3. São três as questões que se suscitam nesta revista; a primeira, a de saber se a A…………, SAD pode ser responsabilizada pelos conteúdos publicados na sua conta oficial de Twitter apesar desta estar a ser gerida por entidade externa e dela ser a responsável, no dia a dia, por aqueles conteúdos; a segunda, a de saber se, sendo o acesso daquela conta restrito e tendo os seus utilizadores se obrigado a manter sigilo sobre o conteúdo dos twitts, a A…………, SAD pode ser punida pela divulgação pública do seu teor; e, finalmente, a de saber se os twitts que motivaram a punição da A…………, SAD têm a gravidade suficiente para merecer a impugnada sanção.
Ora, parece-nos indiscutível que, sobretudo, as duas primeiras são questões que, pela sua relevância jurídica, devem ser consideradas de importância fundamental, tanto mais quanto é certo que é grande a possibilidade da sua replicação.
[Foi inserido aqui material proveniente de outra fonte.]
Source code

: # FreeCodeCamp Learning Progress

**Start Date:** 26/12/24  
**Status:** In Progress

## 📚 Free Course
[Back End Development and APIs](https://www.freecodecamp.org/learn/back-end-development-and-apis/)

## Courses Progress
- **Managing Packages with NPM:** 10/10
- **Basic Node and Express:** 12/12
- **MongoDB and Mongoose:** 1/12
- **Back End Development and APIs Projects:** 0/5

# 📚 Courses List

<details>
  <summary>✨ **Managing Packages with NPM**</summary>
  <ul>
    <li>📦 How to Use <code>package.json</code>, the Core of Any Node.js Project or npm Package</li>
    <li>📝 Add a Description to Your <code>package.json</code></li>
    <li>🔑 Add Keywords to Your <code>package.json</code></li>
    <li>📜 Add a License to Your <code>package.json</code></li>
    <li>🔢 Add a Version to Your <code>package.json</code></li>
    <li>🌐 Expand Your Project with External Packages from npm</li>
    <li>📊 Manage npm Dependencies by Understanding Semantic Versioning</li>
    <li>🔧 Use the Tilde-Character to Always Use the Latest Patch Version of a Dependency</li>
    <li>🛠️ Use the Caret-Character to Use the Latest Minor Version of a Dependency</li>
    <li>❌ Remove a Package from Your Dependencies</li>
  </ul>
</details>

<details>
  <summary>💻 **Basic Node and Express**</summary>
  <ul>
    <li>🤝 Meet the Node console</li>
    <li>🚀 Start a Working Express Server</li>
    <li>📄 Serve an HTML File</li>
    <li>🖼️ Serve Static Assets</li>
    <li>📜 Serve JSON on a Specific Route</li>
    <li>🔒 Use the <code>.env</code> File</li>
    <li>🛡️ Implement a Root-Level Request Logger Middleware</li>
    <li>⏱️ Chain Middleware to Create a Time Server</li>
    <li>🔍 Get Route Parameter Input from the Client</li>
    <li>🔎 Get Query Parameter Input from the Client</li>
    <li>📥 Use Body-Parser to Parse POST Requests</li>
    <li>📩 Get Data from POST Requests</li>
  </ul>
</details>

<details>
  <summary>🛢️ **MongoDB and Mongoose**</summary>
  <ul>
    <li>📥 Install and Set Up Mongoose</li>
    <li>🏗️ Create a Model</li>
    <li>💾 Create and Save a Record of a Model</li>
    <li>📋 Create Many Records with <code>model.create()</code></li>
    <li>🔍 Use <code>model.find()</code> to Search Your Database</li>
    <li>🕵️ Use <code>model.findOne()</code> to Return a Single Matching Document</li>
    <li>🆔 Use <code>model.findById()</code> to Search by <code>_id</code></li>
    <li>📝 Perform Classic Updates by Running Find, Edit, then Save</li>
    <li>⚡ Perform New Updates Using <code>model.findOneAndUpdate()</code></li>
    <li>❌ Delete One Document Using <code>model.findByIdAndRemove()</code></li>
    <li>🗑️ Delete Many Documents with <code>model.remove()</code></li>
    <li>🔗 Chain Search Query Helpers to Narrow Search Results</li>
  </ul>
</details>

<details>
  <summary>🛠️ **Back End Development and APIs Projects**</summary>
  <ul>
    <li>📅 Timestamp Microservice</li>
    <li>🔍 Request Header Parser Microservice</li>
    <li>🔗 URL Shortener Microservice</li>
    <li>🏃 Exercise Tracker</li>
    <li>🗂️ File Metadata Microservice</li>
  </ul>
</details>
O que, por si só, justifica a admissão do recurso.
Por outro lado, tais questões, também, assumem especial relevância social visto os referidos twitts terem sido motivados por alegados erros de arbitragem e estes desencadearem paixões que podem potenciar fenómenos de violência, física ou verbal.
Encontram-se, pois, reunidos os pressupostos de admissão da revista.
Termos em que os Juízes que compõem este Tribunal acordam em admitir o recurso.
Sem custas.
Porto, 18 de Dezembro de 2018. – Costa Reis (relator) – Madeira dos Santos – Carlos Carvalho.